Beijing, Apr 17: China has forced more than 100 casinos operating just over its borders to shut down in the last two years as part of an intensified crackdown on gambling, a state newspaper said today.

There were 149 casinos, most illegal, in 2005, but that had dropped to just 28 now, the official China Daily said, citing the Ministry of Public Security.

Those 28 were in Myanmar, Vietnam and Russia, it said.

''We expect the number will continue to drop this year,'' it quoted Zhang Jun, from the ministry's anti-gambling team, as saying, attributing the fall to better cooperation with neighbouring countries. He did not elaborate.

In previous campaigns, China has cut off supplies of power and water to the casinos and blocked connecting phone lines. The southwestern province of Yunnan has surplus power capacity that it sells to Vietnam, Myanmar and Laos.

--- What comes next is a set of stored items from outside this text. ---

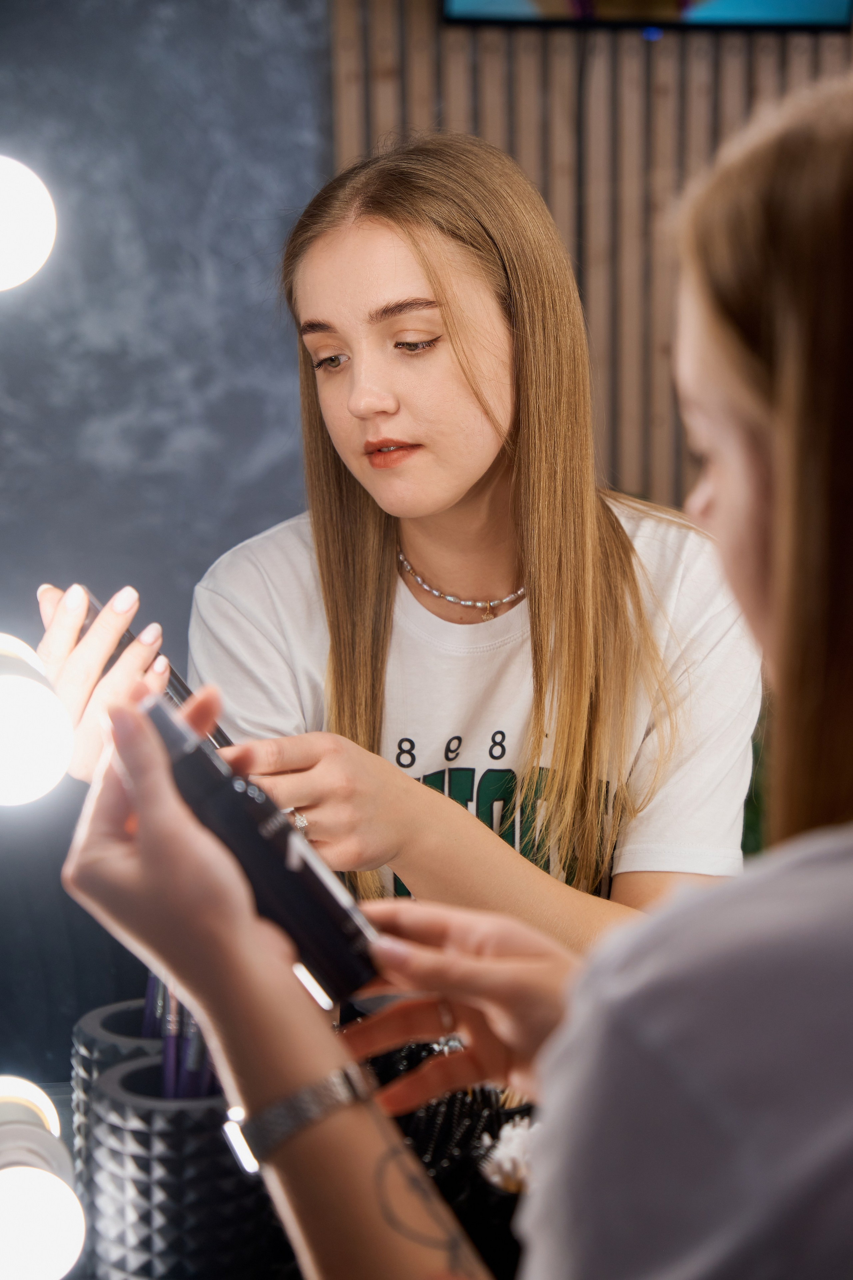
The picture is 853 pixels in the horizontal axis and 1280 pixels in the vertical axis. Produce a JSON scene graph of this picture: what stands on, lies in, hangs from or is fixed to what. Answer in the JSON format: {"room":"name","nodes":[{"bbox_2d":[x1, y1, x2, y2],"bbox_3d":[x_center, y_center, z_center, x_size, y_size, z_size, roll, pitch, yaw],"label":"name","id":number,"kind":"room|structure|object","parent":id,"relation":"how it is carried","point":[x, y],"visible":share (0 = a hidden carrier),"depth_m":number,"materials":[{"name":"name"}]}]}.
{"room":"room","nodes":[
{"label":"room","id":0,"kind":"room"},
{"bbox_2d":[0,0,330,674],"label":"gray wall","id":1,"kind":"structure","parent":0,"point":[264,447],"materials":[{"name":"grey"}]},
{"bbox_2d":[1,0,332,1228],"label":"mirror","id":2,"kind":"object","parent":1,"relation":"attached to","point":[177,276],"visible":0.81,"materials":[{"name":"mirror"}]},
{"bbox_2d":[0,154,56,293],"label":"light bulb","id":3,"kind":"object","parent":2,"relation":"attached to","point":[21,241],"visible":1,"depth_m":1.19,"materials":[{"name":"white glass"}]},
{"bbox_2d":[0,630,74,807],"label":"light bulb","id":4,"kind":"object","parent":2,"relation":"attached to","point":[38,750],"visible":1,"depth_m":1.22,"materials":[{"name":"white glass"}]},
{"bbox_2d":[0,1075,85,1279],"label":"light bulb","id":5,"kind":"object","parent":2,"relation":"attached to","point":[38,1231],"visible":1,"depth_m":1.21,"materials":[{"name":"white glass"}]},
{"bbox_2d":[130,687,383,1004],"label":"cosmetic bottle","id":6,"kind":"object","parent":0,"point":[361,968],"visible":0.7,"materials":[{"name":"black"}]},
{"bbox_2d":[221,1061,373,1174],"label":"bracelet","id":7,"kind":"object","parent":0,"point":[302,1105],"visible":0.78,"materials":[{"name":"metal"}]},
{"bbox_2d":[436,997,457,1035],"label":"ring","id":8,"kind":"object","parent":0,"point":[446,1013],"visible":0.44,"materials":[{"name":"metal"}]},
{"bbox_2d":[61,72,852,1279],"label":"person","id":9,"kind":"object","parent":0,"point":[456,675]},
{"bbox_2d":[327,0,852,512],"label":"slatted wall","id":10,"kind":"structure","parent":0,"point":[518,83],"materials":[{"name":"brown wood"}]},
{"bbox_2d":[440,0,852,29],"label":"television","id":11,"kind":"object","parent":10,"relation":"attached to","point":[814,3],"visible":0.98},
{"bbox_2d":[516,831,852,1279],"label":"t-shirt","id":12,"kind":"object","parent":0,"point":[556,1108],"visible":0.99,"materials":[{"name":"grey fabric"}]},
{"label":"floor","id":13,"kind":"structure","parent":0,"visible":0},
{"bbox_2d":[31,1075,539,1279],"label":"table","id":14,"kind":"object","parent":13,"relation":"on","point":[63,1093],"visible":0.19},
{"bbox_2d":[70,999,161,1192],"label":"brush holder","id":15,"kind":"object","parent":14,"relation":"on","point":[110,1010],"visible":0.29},
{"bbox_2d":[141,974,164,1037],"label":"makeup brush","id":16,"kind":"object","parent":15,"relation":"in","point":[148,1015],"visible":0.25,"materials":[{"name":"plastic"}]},
{"bbox_2d":[81,1053,276,1279],"bbox_3d":[-0.127,0.283,1.321,0.107,0.128,0.109,-7,12,-35],"label":"brush holder","id":17,"kind":"object","parent":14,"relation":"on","point":[125,1108],"visible":0.8,"depth_m":1.27,"materials":[{"name":"black"}]},
{"bbox_2d":[160,984,182,1100],"bbox_3d":[-0.140,0.225,1.398,0.018,0.111,0.037,-1,10,-4],"label":"makeup brush","id":18,"kind":"object","parent":17,"relation":"in","point":[172,1038],"visible":0.43,"depth_m":1.39,"materials":[{"name":"plastic"}]},
{"bbox_2d":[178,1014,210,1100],"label":"makeup brush","id":19,"kind":"object","parent":17,"relation":"in","point":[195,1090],"visible":0.35,"depth_m":1.35,"materials":[{"name":"plastic"}]},
{"bbox_2d":[369,1039,532,1276],"bbox_3d":[0.013,0.282,1.353,0.122,0.141,0.123,-1,10,-4],"label":"makeup brush","id":20,"kind":"object","parent":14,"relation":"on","point":[488,1123],"visible":0.52,"depth_m":1.32,"materials":[{"name":"black"}]},
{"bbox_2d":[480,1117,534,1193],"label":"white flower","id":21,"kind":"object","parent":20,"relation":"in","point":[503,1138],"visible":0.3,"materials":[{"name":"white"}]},
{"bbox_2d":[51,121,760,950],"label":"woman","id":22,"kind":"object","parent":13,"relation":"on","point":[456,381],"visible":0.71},
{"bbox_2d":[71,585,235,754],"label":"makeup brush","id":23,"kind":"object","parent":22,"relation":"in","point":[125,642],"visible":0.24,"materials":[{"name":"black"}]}
]}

The Communist Party outlawed gambling, prostitution and drugs after it rose to power in 1949, but all three have made a comeback as state controls are loosened and getting rich trumps Marxist maxims.

The government is worried about Chinese, especially its own employees, sneaking out of the country into lawless border region such as in the former Burma to gamble.

''It is believed that such casinos have become prime avenues for capital flight as players gamble away embezzled government funds or illegal business earnings,'' the newspaper said.

Some of the casinos had been forced to shut after they were banned from admitting Chinese citizens, the report added.

''Despite the crackdown, experts worry that many border casinos have gone underground, and might resurface as soon as vigilance is eased,'' it said.

While illegal, gambling remains a way of life for many Chinese, who bet on football matches, mahjong games, horse races and cock or cricket fights.

Gambling is especially prevalent and legal in tiny Macau, where casinos have boomed since the island returned from Portuguese to Chinese rule in 1999.

Two years later, the mayor of a northeastern city was handed a suspended death sentence and a vice-mayor executed for gambling away millions of dollars of public funds in Macau.